Three of Chicago’s best indie producers and a newcomer have entries in SXSW Film Festival

AS SUNDANCE EXCITEMENT ENDS, South by Southwest Film Festival takes center stage, March 7-15, 2008 in Austin, Texas where the work of three of Chicago’s best indie filmmakers and a newcomer will premiere.

They are: Steven James and Peter Gilbert’s “At the Death House Door,” Joe Swanberg’s “Nights and Weekends” and ? at last ? Steve Conrad and Steven A. Jones’ “The Promotion,” the new title of the film formerly known as “Quebec.”

The newcomer is Brandon Linden and his first-time indie, “Bootleg Wisconsin,” about a Chicago public school teacher who takes vacation from her life and her husband at an outlet mall in Pleasant Prairie, Wisconsin and a relationship she forms there.

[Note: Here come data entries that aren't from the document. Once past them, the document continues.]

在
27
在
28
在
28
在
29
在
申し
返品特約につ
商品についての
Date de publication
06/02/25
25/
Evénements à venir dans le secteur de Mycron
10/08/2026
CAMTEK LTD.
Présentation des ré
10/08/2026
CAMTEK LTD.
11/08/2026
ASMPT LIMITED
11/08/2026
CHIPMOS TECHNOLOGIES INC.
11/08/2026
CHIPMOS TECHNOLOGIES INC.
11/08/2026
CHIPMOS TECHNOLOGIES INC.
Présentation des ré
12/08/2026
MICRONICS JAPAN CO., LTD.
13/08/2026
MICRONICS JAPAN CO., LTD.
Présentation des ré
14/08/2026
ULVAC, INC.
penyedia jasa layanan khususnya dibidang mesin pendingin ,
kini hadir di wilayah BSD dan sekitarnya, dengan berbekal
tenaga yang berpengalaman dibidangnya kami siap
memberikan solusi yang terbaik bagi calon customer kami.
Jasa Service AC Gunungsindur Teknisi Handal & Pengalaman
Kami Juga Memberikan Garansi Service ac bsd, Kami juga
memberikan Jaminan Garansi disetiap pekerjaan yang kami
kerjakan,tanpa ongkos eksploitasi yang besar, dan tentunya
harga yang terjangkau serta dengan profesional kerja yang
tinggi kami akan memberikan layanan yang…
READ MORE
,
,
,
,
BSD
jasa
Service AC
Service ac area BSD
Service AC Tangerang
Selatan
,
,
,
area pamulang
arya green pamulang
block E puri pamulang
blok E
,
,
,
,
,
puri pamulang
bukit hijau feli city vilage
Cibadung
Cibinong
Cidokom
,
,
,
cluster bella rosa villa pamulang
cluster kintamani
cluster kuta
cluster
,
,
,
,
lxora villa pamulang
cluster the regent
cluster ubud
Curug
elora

STAR GAZING. Oscar winner Adrien Brody will portray Chicago’s Leonard Chess in “Cadillac Records” the story of the Chess brothers’ blues and jazz recording company of the ’50s and ’60s. Now in preproduction, filming starts in March in New Jersey and Mississippi and heads for Chicago. Jeffrey Wright is set as Muddy Waters.

CAMERAMAN RON BELL’S “mechanical sculpture” is in a show at the Packer Schopf Gallery concurrent with the art of true Renaissance Man Clive Barker, the famous horror director (“Hellraiser”) and producer (“Gods and Monsters”).

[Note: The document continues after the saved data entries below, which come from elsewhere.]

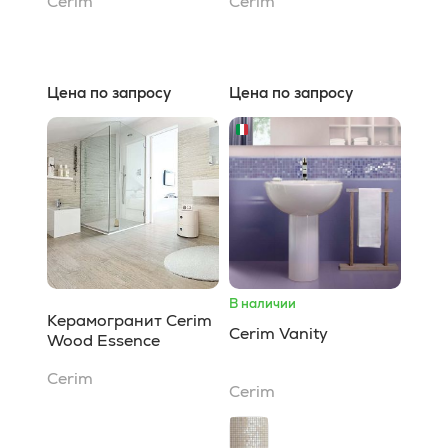
Cerim
Cerim
Цена по запросу
Цена по запросу
В наличии
Керамогранит Cerim
Cerim Vanity
Wood Essence
Cerim
Cerim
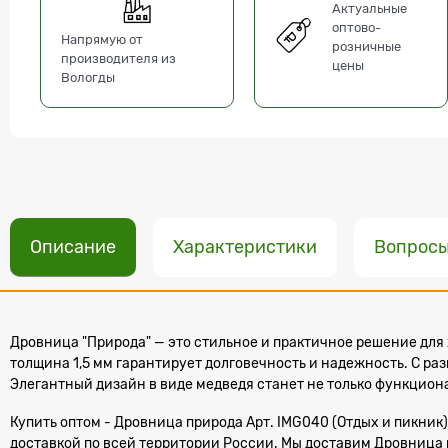
Актуальные
оптово-
Напрямую от
розничные
производителя из
цены
Вологды
Описание
Характеристики
Вопрос
Дровница "Природа" — это стильное и практичное решение для
толщина 1,5 мм гарантирует долговечность и надежность. С ра
Элегантный дизайн в виде медведя станет не только функцион
Купить оптом - Дровница природа Арт. IMG040 (Отдых и пикник) 
доставкой по всей территории России. Мы доставим Дровница пр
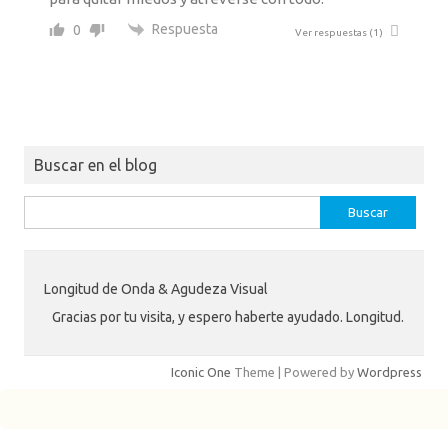
Respuesta
0
Ver respuestas
(1)
Buscar en el blog
Buscar:
Longitud de Onda & Agudeza Visual
Gracias por tu visita, y espero haberte ayudado. Longitud.
Iconic One
Theme | Powered by
Wordpress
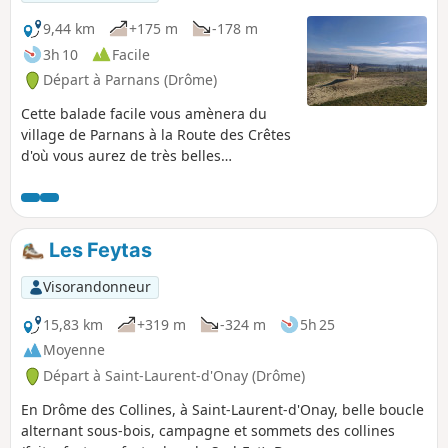
9,44 km
+175 m
-178 m
3h 10
Facile
Départ à Parnans (Drôme)
Cette balade facile vous amènera du
village de Parnans à la Route des Crêtes
d'où vous aurez de très belles
perspectives sur le Royans, le Vercors et
sa chaîne de sommets jusqu'au
Veymont, la vallée de l'Isère, ainsi
qu'une vue à l'Ouest du côté de la Vallée
Les Feytas
du Rhône et de l'Ardèche.
Visorandonneur
15,83 km
+319 m
-324 m
5h 25
Moyenne
Départ à Saint-Laurent-d'Onay (Drôme)
En Drôme des Collines, à Saint-Laurent-d'Onay, belle boucle
alternant sous-bois, campagne et sommets des collines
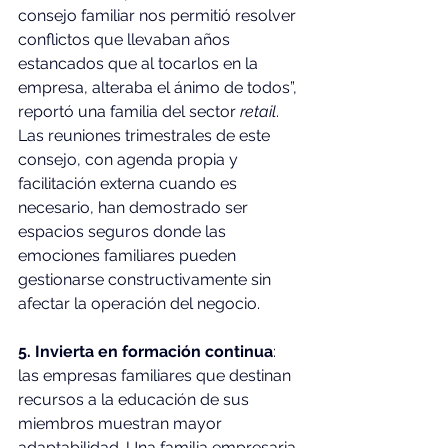
consejo familiar nos permitió resolver 
conflictos que llevaban años 
estancados que al tocarlos en la 
empresa, alteraba el ánimo de todos”, 
reportó una familia del sector 
retail
. 
Las reuniones trimestrales de este 
consejo, con agenda propia y 
facilitación externa cuando es 
necesario, han demostrado ser 
espacios seguros donde las 
emociones familiares pueden 
gestionarse constructivamente sin 
afectar la operación del negocio.
5. Invierta en formación continua
: 
las empresas familiares que destinan 
recursos a la educación de sus 
miembros muestran mayor 
adaptabilidad. Una familia empresaria 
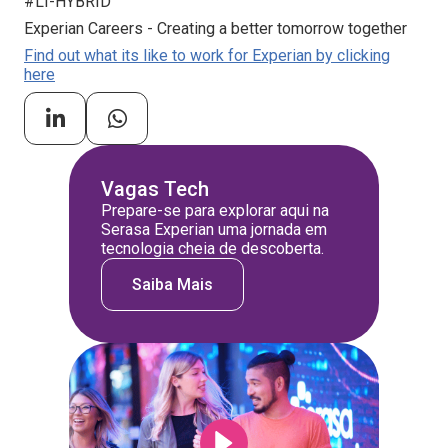
#LI-HYBRID
Experian Careers - Creating a better tomorrow together
Find out what its like to work for Experian by clicking
here
Vagas Tech
Prepare-se para explorar aqui na
Serasa Experian uma jornada em
tecnologia cheia de descoberta.
Saiba Mais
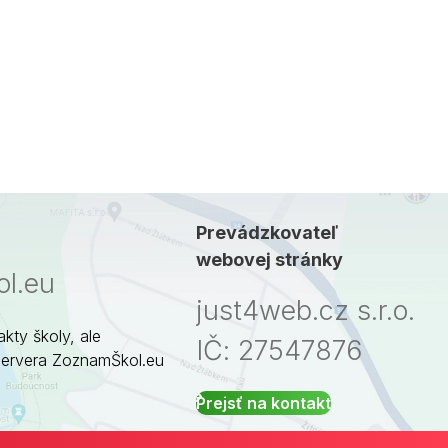
Prevádzkovateľ
webovej stránky
l.eu
just4web.cz s.r.o.
akty školy, ale
IČ: 27547876
servera ZoznamŠkol.eu
Prejsť na kontakt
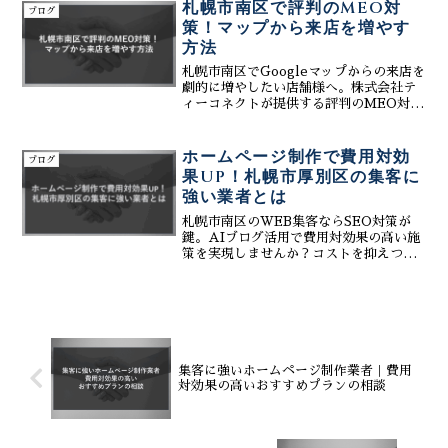
で効率化する方法もご紹介。
札幌市南区で評判のMEO対
ブログ
策！マップから来店を増やす
方法
札幌市南区でGoogleマップからの来店を
劇的に増やしたい店舗様へ。株式会社テ
ィーコネクトが提供する評判のMEO対
策。AIを用いた口コミの分析・返信機能
やプロフィール最適化により、広大な南
区エリアでの露出を高め、競合に埋もれ
ホームページ制作で費用対効
ブログ
ない店舗作りをサポート。
果UP！札幌市厚別区の集客に
強い業者とは
札幌市南区のWEB集客ならSEO対策が
鍵。AIブログ活用で費用対効果の高い施
策を実現しませんか？コストを抑えつ
つ、問合せや新規顧客を増やす方法をご
提案します。SEO対策に関するご相談は
無料です
集客に強いホームページ制作業者｜費用
対効果の高いおすすめプランの相談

“Apparatus” is the title of Bell’s 11-piece collection which, he says, “reflects the feeling of archaic scientific instruments gone wrong,” he says. These devices are made of a variety of mostly hand-fabricated raw materials such as copper, wood, aluminum, glass and natural bone.

Bell has been sculpting from metallic oddments for six or seven years, and his art sells for $1,000 and more.

See them for yourself at www.packergallery.com or visit the gallery at 942 W. Lake St. The show runs through Feb. 16. Bell’s phone is 847/853-0227.

FILMING IN WISCONSIN starts off with the $2.5 million “Blue World” from Chicagoan Michael Nehs’ Frontsight Productions, in Milwaukee. “The Violinist,” a $1 million film about Arab-Israeli immigrants, will film entirely in Green Bay on a college campus there. One of the producers, Jay Schillinger, was formerly with Disney.

EDITORIAL EXPERTS who know about today’s fast-moving digital media creation industry are the panelists at the Avid Technology-sponsored “Mark Your Mark” event Jan. 31 at Flashpoint Academy.

Hear editors John Binder, Cutters; Mike LaBellarte, Outsider; Carlos Lowenstein, Whitehouse; Jon Adler, Daily Planet; and Sean Berringer tell what it takes to make it in the fast-moving digital media world. Optimus’ Tom Duff moderates. Avid account manager Kurt Krinke will welcome guests.

SIGNS OF THE TIMES Leo Burnett and DDB quietly downsized around 50 staffers in the past few weeks: Burnett let 30 people go and DDB, 20 … Out in L.A., editors who cut episodic TV shows are being laid off in droves.